Originally Posted By: lovemyguy
I started dating someone--which was an incredibly affirming and wonderful rebound fling that I do not regret at all--but this guy is not someone I could really have a relationship with, so I ended things with him.

Probably, I would feel better about his new love affair if I had one of my own--but right now, I'm feeling awful--certain that I will never find real love again, certain that H has, quickly and effortlessly. I'm just a mess again--hurt, angry, crying all the time. I had come SO far, had healed so much and now this is just completely taking me down.

I am not standing for my M anymore


Love,

Your feeling all the wrong emotions for all the wrong reasons.

So what if you don't fall in love again? Could you still live with yourself? What makes you think your H is or ever will be in love again?

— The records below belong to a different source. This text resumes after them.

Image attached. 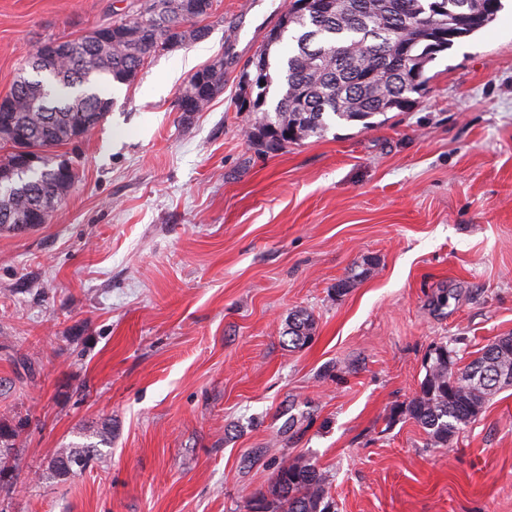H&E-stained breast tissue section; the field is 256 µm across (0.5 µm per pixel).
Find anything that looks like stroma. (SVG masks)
<instances>
[{
  "label": "stroma",
  "instance_id": "1",
  "mask_svg": "<svg viewBox=\"0 0 512 512\" xmlns=\"http://www.w3.org/2000/svg\"><path fill=\"white\" fill-rule=\"evenodd\" d=\"M135 6L0 0V98L40 43ZM281 7L216 0L206 39L105 86L102 124L55 150L69 195L0 230V512H251L298 457L334 512H512V387L448 448L402 413L434 346L464 365L512 334V0L408 108L269 153L235 95ZM221 56L223 94L179 111ZM104 423L101 456L56 475ZM219 65L216 67V61ZM204 69L194 73L189 79L188 83L181 90L179 94V107L180 110L185 102H193L195 112L203 111L211 102L213 97L203 95L200 92V80L203 79L205 83H212L215 86L224 88V58L222 62L217 59ZM315 321L311 314L300 310L292 314L288 320V332L292 342L304 343L308 338L314 335ZM99 451L96 443L61 448L53 459L52 468L59 476L80 473L92 460L97 459ZM74 467L77 469L74 470Z\"/></svg>",
  "mask_w": 512,
  "mask_h": 512
}]
</instances>
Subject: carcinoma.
I'll return each mask as SVG.
<instances>
[{
  "label": "carcinoma",
  "mask_w": 512,
  "mask_h": 512,
  "mask_svg": "<svg viewBox=\"0 0 512 512\" xmlns=\"http://www.w3.org/2000/svg\"><path fill=\"white\" fill-rule=\"evenodd\" d=\"M285 0L277 23L263 48L239 75L236 108L254 113L249 138L267 152L321 137L332 120L362 121L393 109V100L421 93L429 80L426 66L456 40L490 24L501 0H330L328 13L296 9ZM213 0H199L193 11L185 0H138L136 17L101 26L104 38L86 35L65 41L82 48L83 63L61 58L46 74L28 84H13L12 111L0 112V173L9 181L15 154L8 150L11 129L18 128L26 146L43 151V166L25 176V192L0 195V229L28 209L43 205L54 210L74 182L52 149L71 142L72 128L94 130L106 117L97 108L112 107L98 89L100 82H132L144 62L168 50L167 43L197 42L208 37L203 24ZM293 32V47L281 58L283 92L272 110L264 109L269 87L271 48ZM224 63H211L194 73L179 94V104L191 102L203 111L212 97L200 92V82L224 87ZM315 321L300 310L288 320L295 343L314 335ZM512 375V336L487 345L481 355L458 366L456 352L435 347L426 363L419 393L404 412L426 433L430 445L447 448L461 427L475 421L487 403L512 385L498 374ZM99 456V447L83 444L62 448L52 462L59 476L77 474ZM254 504L258 512H331L325 477L308 460L285 461Z\"/></svg>",
  "instance_id": "carcinoma-1"
}]
</instances>
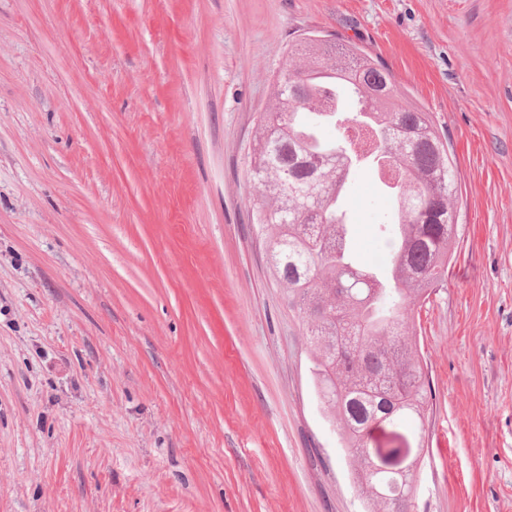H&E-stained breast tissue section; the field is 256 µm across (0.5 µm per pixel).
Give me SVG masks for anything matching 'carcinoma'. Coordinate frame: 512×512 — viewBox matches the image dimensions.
Segmentation results:
<instances>
[{
  "instance_id": "cac0c4a2",
  "label": "carcinoma",
  "mask_w": 512,
  "mask_h": 512,
  "mask_svg": "<svg viewBox=\"0 0 512 512\" xmlns=\"http://www.w3.org/2000/svg\"><path fill=\"white\" fill-rule=\"evenodd\" d=\"M289 50L270 111L259 116L249 173L253 224L269 243L275 282L302 323L325 412L338 424L367 512H405L429 417L426 378L414 338L415 310L448 278L458 224L459 177L430 113L397 96L399 83L355 46L304 38ZM333 72L376 114L377 149L362 151L350 125L360 112L334 111L336 149L320 152L302 137L301 115L321 116L317 75ZM380 159L398 174L395 204L403 235L390 265L400 287L379 294L366 266L341 257L347 246L341 191L360 163ZM387 427L411 470L371 469L375 432Z\"/></svg>"
}]
</instances>
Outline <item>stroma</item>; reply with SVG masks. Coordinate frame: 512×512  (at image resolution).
I'll list each match as a JSON object with an SVG mask.
<instances>
[{
    "label": "stroma",
    "mask_w": 512,
    "mask_h": 512,
    "mask_svg": "<svg viewBox=\"0 0 512 512\" xmlns=\"http://www.w3.org/2000/svg\"><path fill=\"white\" fill-rule=\"evenodd\" d=\"M308 35L457 159L411 512H512V0H0V512H362L249 211ZM391 206L353 174L357 260L387 268Z\"/></svg>",
    "instance_id": "1"
}]
</instances>
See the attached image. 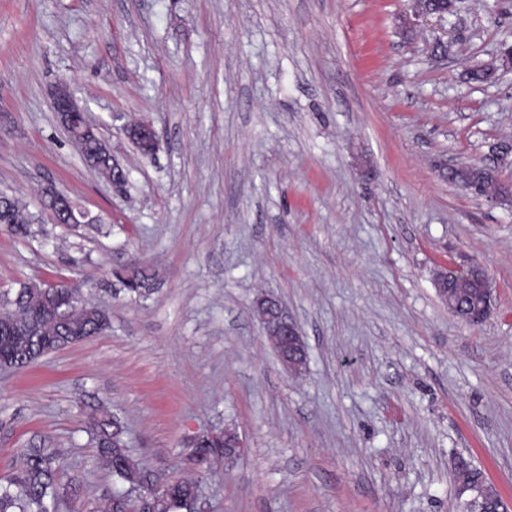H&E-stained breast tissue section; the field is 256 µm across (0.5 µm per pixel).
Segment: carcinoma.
<instances>
[{"instance_id":"cac0c4a2","label":"carcinoma","mask_w":512,"mask_h":512,"mask_svg":"<svg viewBox=\"0 0 512 512\" xmlns=\"http://www.w3.org/2000/svg\"><path fill=\"white\" fill-rule=\"evenodd\" d=\"M449 181L479 188L492 185L484 166L467 164L457 169ZM6 228L19 237L32 234L33 219L24 215L18 200L8 196ZM486 292V282L470 276L448 282V300L462 309L472 308L474 299ZM78 286L44 288L23 284L15 292L0 294V366L23 368L36 359L63 346L79 343L109 328V321L94 306L79 304ZM89 430L96 445V459L124 489L105 500L100 512H125L128 496L156 501L155 512H182L185 506L194 512L203 510L201 492L194 480H175L160 484L155 471L137 462L125 448L121 421L101 408L89 414ZM224 458L221 448L202 443L198 448L197 472L211 471L215 461ZM59 455L52 442L43 439L23 449L20 466L6 483L0 484V512H50L54 507L81 496L76 482L57 480Z\"/></svg>"}]
</instances>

Men have a different take on relationships. They don't need to find "love" to be OK in a relationship. If they can have a non-judgemental 'friend' with benefits, then that will suffice for the time being. I know it sounds shallow, but that's just how most of us are wired. Some will angrily deny this and rant about how they are different, but they just don't know themselves well enough. This is especially true for the middle aged ones that have been married once or twice already.

His relationship might just be as artificial as your previous one. Only difference is he can live with it and you can't.


"It is curious that physical courage should be so common in the world and moral courage so rare."